Sunlight-Based Water Splitting Technique Developed By University Of Colorado Boulder Team, Hydrogen Fuel Production Seen

The University of Colorado Boulder team devised a new process that could split the hydrogen and oxygen components of water in a more efficient way.

The CU-Boulder team discovered a new water-splitting technique, using the power of sunlight, which could lead to the wide use of hydrogen as a clean and environmental-friendly fuel in the near future.

In a paper authored by CU-Boulder Professor Alan Weimer and Associate Professor Charles Musgrave, a solar-thermal system was devised that is capable of concentrating sunlight using a mirror system atop a central tower.

The tower will then gather the heat that was generated by the vast array of mirrors before delivering it to a reactor induced with a chemical compound known as metal oxides.

Adding steam to the system through boiling water will force the oxygen component of water to adhere to the metal oxide surface, freeing up the hydrogen molecules that will be collected as a hydrogen gas.

"We have designed something here that is very different from other methods and frankly something that nobody thought was possible before. Splitting water with sunlight is the Holy Grail of a sustainable hydrogen economy," said Weimer, a professor from the chemical and biological engineering department of UC-Boulder.
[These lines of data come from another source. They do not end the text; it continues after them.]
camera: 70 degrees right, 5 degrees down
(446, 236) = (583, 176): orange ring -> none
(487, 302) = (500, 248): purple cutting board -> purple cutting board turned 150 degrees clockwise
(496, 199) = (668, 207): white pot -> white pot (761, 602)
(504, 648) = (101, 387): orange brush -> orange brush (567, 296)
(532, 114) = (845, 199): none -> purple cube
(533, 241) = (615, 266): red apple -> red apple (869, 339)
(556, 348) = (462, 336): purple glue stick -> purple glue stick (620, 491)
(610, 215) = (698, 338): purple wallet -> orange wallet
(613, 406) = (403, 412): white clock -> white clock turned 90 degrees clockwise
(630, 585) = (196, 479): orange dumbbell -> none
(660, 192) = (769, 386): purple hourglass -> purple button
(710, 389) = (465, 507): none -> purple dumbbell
Musgrave, on the other hand, reiterated that their new system is way different and much better than the other known water-splitting techniques. Most of the techniques used in splitting oxygen and hydrogen components requires change in temperature, which is not the case in the new CU method as pointed out by Musgrave.

"The more conventional approaches require the control of both the switching of the temperature in the reactor from a hot to a cool state and the introduction of steam into the system. One of the big innovations in our system is that there is no swing in the temperature. The whole process is driven by either turning a steam valve on or off," Musgrave said.

Using the CU method, hydrogen fuel could be produced efficiently. The lead authors of the paper pointed out that the amount of hydrogen produced for fuel cells is directly proportional to the amount of metal oxide and steam introduced in the system.

The team will study the proposed design that contains reactor tubes almost a foot in diameter and several feet long, which will be filled with metal oxides and will then be stacked on top of each other.